Self - analysis for Narrowcasting

Having spent an afternoon watching the travellers and being a new traveller in Holland myself...what are my perceptions of new opporunities for narrow casting? This little diagram shows a my journey from my house to the train station...

The time that occurs before leaving the house is interesting, because this time consists of many different things, depending of course on what kind of traveller you are, who you are travelling with and where you are going.

For some it this time is chance to turn drawers inside out scrambling to find your ticket...

For others this is time to double check and go through the journey in their minds to ensure everything is organised and in it's place.

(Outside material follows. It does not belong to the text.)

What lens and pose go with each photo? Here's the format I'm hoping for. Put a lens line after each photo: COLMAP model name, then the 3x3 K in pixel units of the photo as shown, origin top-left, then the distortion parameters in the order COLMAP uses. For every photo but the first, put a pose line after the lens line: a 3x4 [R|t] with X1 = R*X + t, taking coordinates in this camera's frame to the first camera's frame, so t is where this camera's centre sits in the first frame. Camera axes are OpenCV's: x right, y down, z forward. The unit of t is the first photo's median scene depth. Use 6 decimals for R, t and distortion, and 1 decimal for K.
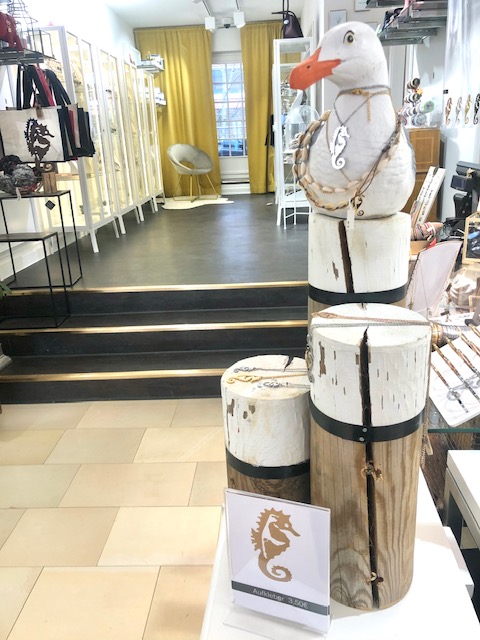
lens RADIAL K [[525.9, 0, 242.7], [0, 525.9, 318.5], [0, 0, 1]] dist [-0.019744, 0.000052]
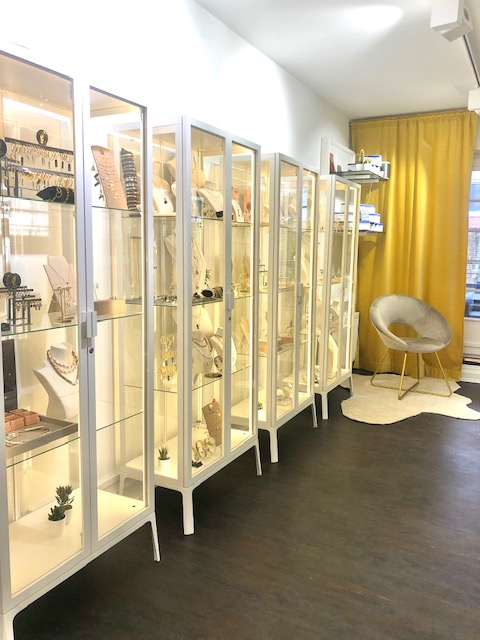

Both scenarios are a little extreme, somewhere in the middle is where you would find me :)

Indeed, the most important thing is getting the right message across at the right place and time.

Time is also interesting when you look at how your mood is effected by the time of day. For instance, rush hour is an anxious and stressfull time, full of irritable workers itching to get home.

The morning may mean grumpiness at the thought of a day of work, or if you are lucky excitement at the thought of the day ahead...

Perhaps, the narrowcasting could address these moods and the emotions that go with them. The day of the week is also important, we all know what message we'd like to see on a train on a busy monday morning...

Little thoughts I had

When you go on a journey you are familiar with, you have landmarks in your head that you recognise and they reassure you that you are indeed going the right way and perhaps indicate how many more miles you have left till you reach your destination.

Could the narrowcasting tell us landmarks to look out for on a new journey? This could also be fun for children to do and keep them amused during the journey.

I noticed that current narrowcasting in train stations in Holland are mostly in Dutch. As a foreign traveller this reminds me that I am very much outside my comfort zone and in an unfamiliar area, which can often highten anxiety. A way round this would be to use universal symbols and imagery.

“There are hundreds of languages in the world, but a smile speaks them all.”